If someone asked you to characterize the biggest global health crisis in low and middle income countries, would non-communicable diseases (NCDs) come to mind? Probably not. With headlines focusing on infectious diseases like Ebola or influenza, the damaging societal effect of chronic diseases can get lost. In fact, NCDs like heart disease, diabetes, and cancer have the greatest impact on economic stability, governance, and workforce productivity.
The NCD epidemic represents a truly global crisis. According to a recent ABAC/APEC study, the associated risks include a significant loss in GDP, which will, in turn, have an effect on the global economy. These findings were reinforced by a task force organized by the Council on Foreign Relations in the first ever global health report with a focus on NCDs.
The report outlines a number of crucial inequalities, including the fact that premature deaths caused by NCDs will rise to nearly 1.4 million by 2025, while in other parts of the world, they will decrease. This applies to younger populations, as well, with most of the death and disability from NCDs occurring in working-age people. The report outlines three categories of response:
- Immediate Action: When governments create a policy environment conducive to primary prevention (not getting sick in the first place) as well as secondary prevention (successfully diagnosing and managing NCDs), we could see swift results.

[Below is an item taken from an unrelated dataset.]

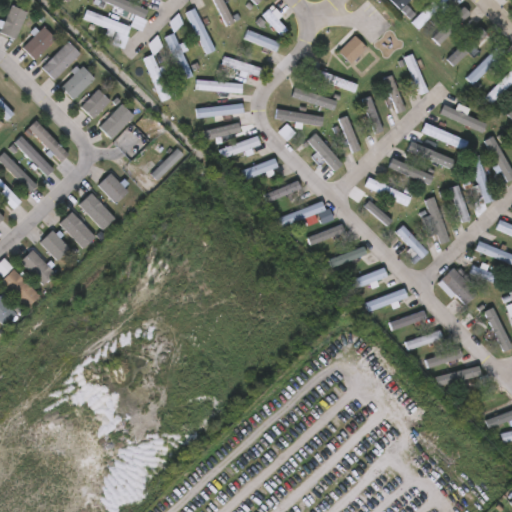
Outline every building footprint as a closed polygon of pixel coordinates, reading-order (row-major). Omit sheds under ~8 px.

- Planned Action: A renewed focus on trade could create a global framework for knowledge transfer, and increased access to quality medicines and care that people in these low-income countries need.
- Long-Term, Collaborative Action: Few successful models for NCD treatment and care currently exist. However, through programs such as our NCD Partnership, we can continue to work with health organizations around the world to develop effective and sustainable programs that will improve health outcomes.
The work that goes into fighting this epidemic has enormous importance for real people with real lives. As much as we have already accomplished, we must accomplish so much more to make a lasting impact.